BROKEN RECORD: Freddie Mac Asks For $11 Billion More
May 6, 2010 at 10:41 PM
DailyBail in FRAUD, bailout, barney frank, fannie & freddie, fannie mae, freddie mac, freddie mac

Barney Frank, Fannie & Freddie

Source: Bloomberg

Freddie Mac asked for aid and reported a $6.7 billion first-quarter loss in a Securities and Exchange Commission filing yesterday. The new request would add to the $50.7 billion in taxpayer aid the company has received since November 2008.

Freddie Mac and Fannie Mae have borrowed almost $137 billion from the Treasury since U.S. regulators seized the two government-sponsored enterprises in September 2008, after rising delinquencies and foreclosures pushed them to the brink of collapse.

“We had 137 billion reasons why this government-sanctioned duopoly needed to be terminated,” U.S. Representative Jeb Hensarling, a Texas Republican, said in a telephone interview yesterday. “Today we have 10 billion more reasons.”

House Republicans led by Hensarling are pushing to eliminate government subsidies for the two companies and repeal their affordable-housing mandates. Republican Senators Richard Shelby of Alabama, John McCain of Arizona and Judd Gregg of New Hampshire are aiming to include a similar provision in financial-rules legislation being debated in the Senate.

Treasury Secretary Timothy F. Geithner said the Obama Administration “made a choice” not to seek legislation to address Fannie Mae and Freddie Mac this year.

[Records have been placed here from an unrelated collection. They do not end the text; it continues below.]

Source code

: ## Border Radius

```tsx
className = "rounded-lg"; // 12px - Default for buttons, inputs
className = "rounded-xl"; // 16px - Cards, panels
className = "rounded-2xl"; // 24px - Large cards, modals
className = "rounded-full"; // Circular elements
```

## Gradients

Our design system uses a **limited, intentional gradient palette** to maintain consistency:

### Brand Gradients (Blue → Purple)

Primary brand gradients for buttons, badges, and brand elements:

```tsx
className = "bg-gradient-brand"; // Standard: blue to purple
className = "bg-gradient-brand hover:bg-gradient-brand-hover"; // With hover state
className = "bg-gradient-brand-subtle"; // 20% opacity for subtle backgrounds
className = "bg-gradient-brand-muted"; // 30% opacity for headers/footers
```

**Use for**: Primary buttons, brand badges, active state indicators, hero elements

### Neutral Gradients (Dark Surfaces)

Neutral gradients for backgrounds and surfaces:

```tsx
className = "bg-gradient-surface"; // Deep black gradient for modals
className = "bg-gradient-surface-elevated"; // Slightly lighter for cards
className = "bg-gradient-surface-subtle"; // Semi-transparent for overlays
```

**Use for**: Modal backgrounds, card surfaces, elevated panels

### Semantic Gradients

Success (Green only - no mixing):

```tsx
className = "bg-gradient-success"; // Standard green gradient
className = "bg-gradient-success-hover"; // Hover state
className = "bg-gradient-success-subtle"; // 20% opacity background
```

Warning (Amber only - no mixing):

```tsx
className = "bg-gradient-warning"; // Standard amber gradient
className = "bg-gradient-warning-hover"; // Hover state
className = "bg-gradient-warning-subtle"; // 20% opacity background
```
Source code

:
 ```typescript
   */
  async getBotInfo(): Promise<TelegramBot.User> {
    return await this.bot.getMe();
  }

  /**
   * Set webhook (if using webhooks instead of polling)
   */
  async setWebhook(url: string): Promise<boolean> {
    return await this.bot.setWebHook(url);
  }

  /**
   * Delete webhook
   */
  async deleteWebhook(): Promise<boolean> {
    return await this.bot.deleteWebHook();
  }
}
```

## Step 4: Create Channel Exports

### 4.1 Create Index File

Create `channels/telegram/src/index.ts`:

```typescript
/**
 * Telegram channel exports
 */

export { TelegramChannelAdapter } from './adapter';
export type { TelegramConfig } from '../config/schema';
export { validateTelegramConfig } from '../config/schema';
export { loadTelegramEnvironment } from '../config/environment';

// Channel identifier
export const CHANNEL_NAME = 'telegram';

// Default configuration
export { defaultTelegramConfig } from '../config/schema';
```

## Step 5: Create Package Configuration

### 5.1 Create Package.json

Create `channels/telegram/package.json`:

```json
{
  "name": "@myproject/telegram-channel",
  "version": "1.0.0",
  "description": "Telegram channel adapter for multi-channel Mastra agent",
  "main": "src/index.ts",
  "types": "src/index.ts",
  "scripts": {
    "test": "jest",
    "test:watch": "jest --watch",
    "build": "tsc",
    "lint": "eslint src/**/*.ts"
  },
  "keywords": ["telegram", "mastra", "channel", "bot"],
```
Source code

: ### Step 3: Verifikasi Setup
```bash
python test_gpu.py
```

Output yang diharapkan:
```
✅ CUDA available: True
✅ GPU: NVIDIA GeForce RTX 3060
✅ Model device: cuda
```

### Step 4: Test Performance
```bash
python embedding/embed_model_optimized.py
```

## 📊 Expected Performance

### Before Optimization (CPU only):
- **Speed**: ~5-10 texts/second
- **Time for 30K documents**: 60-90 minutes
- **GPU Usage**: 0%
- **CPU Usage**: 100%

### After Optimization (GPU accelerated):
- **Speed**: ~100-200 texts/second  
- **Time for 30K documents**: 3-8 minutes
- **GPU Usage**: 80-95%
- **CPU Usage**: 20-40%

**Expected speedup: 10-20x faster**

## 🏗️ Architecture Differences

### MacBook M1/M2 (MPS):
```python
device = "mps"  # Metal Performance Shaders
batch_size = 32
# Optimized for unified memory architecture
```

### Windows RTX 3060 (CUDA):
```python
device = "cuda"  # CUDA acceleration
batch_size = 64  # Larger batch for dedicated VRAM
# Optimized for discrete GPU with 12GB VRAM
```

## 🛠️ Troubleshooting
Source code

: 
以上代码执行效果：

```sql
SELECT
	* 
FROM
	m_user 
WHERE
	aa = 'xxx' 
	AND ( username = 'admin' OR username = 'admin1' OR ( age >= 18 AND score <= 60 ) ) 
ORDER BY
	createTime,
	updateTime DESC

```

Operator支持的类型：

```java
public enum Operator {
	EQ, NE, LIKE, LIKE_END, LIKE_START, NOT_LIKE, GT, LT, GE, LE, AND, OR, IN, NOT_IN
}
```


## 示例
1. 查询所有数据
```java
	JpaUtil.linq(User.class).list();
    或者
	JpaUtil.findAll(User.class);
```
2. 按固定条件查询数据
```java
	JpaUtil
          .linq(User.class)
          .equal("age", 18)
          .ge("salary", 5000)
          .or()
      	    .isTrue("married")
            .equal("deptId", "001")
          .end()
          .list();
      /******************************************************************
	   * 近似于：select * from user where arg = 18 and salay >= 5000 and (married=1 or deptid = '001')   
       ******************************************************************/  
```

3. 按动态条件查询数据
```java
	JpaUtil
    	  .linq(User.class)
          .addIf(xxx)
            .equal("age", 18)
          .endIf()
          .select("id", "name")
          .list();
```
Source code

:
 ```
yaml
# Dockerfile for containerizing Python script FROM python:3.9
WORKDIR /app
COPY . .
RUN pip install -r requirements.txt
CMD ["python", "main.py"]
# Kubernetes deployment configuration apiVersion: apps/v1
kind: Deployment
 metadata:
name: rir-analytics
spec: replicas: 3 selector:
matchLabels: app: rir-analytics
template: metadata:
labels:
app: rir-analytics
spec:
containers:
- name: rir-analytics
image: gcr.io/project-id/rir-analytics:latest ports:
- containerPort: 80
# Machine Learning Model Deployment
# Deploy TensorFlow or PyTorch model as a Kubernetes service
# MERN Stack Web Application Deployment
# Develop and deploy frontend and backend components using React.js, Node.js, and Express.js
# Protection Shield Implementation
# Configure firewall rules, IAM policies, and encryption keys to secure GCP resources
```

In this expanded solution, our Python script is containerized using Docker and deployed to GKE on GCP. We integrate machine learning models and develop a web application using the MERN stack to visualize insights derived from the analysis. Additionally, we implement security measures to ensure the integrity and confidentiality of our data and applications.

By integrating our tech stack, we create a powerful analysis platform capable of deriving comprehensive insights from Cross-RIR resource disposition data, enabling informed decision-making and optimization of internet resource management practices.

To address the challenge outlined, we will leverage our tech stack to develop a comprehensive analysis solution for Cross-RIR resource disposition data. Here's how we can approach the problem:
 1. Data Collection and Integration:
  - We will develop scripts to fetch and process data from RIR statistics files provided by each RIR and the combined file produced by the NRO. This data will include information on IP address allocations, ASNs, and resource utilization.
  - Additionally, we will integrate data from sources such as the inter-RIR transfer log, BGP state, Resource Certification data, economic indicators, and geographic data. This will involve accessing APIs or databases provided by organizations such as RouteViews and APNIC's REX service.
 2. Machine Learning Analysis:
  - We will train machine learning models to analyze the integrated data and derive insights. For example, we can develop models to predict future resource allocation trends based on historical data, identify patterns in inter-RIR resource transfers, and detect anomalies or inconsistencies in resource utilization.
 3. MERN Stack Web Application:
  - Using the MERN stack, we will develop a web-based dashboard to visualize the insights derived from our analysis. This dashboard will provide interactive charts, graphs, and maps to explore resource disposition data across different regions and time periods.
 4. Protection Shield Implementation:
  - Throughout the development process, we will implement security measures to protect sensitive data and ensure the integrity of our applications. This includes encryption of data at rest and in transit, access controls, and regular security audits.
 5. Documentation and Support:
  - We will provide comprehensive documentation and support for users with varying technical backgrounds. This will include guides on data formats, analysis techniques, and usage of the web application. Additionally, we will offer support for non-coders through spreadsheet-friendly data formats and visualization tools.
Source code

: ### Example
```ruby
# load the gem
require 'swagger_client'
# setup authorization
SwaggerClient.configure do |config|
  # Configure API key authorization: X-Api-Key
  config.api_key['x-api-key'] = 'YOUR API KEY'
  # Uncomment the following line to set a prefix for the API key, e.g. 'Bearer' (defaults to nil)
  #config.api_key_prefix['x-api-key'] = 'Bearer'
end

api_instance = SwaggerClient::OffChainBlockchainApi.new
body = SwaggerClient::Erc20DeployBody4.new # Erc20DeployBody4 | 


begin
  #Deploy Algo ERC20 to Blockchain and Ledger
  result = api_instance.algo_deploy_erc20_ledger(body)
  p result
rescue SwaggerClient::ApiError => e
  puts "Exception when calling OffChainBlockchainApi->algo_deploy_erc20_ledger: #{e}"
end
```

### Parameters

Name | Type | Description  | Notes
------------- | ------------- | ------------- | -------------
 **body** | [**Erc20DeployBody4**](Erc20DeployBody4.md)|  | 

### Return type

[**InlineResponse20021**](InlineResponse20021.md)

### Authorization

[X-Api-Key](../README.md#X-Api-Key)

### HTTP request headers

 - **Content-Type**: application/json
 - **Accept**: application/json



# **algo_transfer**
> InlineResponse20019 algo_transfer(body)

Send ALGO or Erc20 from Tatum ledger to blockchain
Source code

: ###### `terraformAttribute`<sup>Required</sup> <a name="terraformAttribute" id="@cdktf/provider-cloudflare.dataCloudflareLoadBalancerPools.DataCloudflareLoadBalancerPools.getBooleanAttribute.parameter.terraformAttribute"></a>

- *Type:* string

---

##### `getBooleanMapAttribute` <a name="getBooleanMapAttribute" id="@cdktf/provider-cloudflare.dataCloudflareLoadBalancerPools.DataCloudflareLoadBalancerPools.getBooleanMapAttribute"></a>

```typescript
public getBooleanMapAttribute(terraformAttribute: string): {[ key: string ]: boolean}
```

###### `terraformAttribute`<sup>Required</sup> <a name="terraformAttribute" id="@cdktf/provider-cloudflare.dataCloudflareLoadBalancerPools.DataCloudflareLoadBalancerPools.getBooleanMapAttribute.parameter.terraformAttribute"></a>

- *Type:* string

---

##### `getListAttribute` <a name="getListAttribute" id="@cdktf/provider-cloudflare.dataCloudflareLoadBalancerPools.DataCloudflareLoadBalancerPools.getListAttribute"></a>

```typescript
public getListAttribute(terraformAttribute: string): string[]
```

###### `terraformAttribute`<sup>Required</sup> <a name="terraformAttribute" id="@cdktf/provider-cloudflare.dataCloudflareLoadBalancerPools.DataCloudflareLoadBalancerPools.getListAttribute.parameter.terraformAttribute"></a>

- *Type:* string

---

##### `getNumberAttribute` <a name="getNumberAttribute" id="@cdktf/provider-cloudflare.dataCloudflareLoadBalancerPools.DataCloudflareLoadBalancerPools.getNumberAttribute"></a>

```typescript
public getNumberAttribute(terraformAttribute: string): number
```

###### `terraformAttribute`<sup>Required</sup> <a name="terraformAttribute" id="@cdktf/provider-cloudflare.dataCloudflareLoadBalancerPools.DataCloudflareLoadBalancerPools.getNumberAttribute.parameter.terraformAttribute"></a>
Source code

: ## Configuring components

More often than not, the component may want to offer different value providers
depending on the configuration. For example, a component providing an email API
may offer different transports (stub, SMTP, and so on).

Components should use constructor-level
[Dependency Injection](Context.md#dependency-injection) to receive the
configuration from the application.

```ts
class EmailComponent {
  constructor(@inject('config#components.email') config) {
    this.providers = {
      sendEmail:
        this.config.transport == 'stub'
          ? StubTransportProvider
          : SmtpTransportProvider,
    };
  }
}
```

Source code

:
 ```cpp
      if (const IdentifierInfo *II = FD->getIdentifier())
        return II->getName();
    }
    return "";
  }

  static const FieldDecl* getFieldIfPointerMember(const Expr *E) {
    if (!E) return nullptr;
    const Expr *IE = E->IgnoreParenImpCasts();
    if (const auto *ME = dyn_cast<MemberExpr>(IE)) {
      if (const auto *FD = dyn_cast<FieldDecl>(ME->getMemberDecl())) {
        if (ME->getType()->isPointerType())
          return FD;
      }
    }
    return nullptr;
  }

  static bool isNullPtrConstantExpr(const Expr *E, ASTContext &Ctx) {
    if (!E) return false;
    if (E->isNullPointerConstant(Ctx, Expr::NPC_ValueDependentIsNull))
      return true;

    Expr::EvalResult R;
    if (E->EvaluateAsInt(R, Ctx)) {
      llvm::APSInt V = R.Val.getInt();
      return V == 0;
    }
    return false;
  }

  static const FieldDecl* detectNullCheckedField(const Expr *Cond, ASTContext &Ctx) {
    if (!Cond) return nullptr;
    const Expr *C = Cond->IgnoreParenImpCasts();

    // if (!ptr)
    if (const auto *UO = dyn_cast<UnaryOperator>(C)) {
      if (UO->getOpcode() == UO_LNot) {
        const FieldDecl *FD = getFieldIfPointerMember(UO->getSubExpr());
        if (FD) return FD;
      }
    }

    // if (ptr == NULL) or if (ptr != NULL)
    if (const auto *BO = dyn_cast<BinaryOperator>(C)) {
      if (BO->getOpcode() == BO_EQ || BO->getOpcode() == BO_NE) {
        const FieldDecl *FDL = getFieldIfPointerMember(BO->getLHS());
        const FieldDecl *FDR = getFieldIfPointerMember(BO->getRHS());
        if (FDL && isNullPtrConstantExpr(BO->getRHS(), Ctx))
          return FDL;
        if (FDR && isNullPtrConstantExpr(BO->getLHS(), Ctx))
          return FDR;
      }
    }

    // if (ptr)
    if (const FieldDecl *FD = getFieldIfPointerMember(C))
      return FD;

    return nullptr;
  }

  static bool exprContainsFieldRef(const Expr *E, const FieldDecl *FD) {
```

“We thought, frankly, we’d get a better outcome, a more thoughtful effort, more commitment to reform, if we were further ahead in the process of repairing the damage to the housing markets,” Geithner told the Senate Finance Committee on May 4.

The Congressional Budget Office in January estimated that direct U.S. aid to the GSEs may total $389 billion by 2019. In addition, the Treasury and the Federal Reserve last year spent $1.4 trillion to buy the companies’ mortgage-backed securities.

Representative Scott Garrett, a New Jersey Republican, criticized Democrats for not addressing the financial state of the companies, which own or guarantee about $5 trillion in mortgage assets, after the worst economic crisis since the Great Depression.

“I find it mind-blowing that Democrats reject the opportunity to engage in a serious conversation about reforming the entities that are clearly the government’s biggest toxic liabilities,” Garrett said in a written statement.